Einen weiteren Einsatz gab es auf der Kreisstraße 14 zwischen Crivitz und Gädebehn, wo in einer Senke im Bereich eines Entsorgungshofes die Fahrbahn überspült worden war. Die Polizei veranlasste das Aufstellen von Warnschildern.

Region weniger betroffen als andere Landesteile

Für den Bereich Westmecklenburg wurden insgesamt etwa 20 Einsätze gezählt. Der Kreissprecher bilanzierte, dass die Lage in Ludwigslust-Parchim bei Weitem nicht so dramatisch war wie beispielsweise im Osten des Landes. In anderen Teilen Mecklenburg-Vorpommerns hatten die Einsatzkräfte deutlich mehr zu tun.

Gefordert waren Feuerwehren und Technisches Hilfswerk vor allem in den Landkreisen Rostock, Vorpommern-Rügen und Mecklenburgische Seenplatte. Dort waren wegen Tauwasser, gefrorener Böden und starker Regenschauer zahlreiche Überschwemmungen aufgetreten.

Schülerbeförderung soll normal laufen

Zum Start nach den Schulferien in Mecklenburg-Vorpommern wies die Verkehrsgesellschaft Vorpommern-Rügen darauf hin, dass es wegen der aktuellen Überschwemmungen zu Ausfällen im Busverkehr kommen kann.
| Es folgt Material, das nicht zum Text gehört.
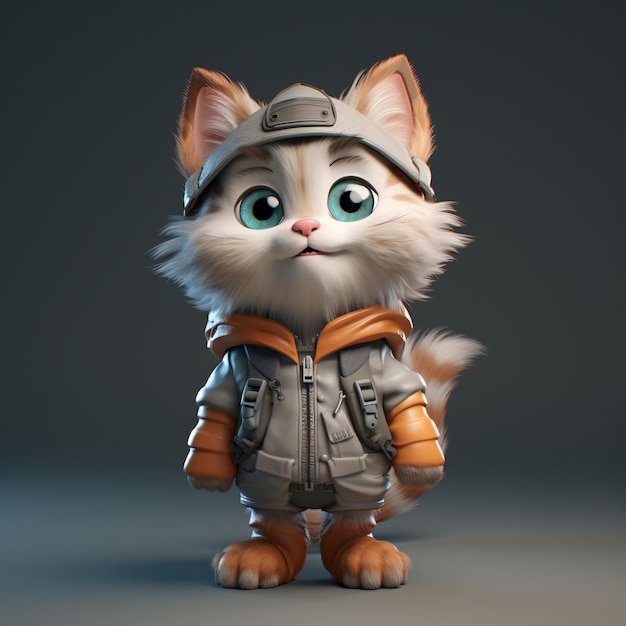
Where is `floor`? This screenshot has height=626, width=626. floor is located at coordinates (288, 605).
Besonders betroffen sind Teile der Insel Rügen sowie die Regionen rund um Bad Sülze, Tribsees und Stralsund.

In der LUP-Region soll es hingegen derzeit keine witterungsbedingten Einschränkungen im öffentlichen Nahverkehr und der Schülerbeförderung geben, wie der Sprecher der Kreisverwaltung weiter mitteilte.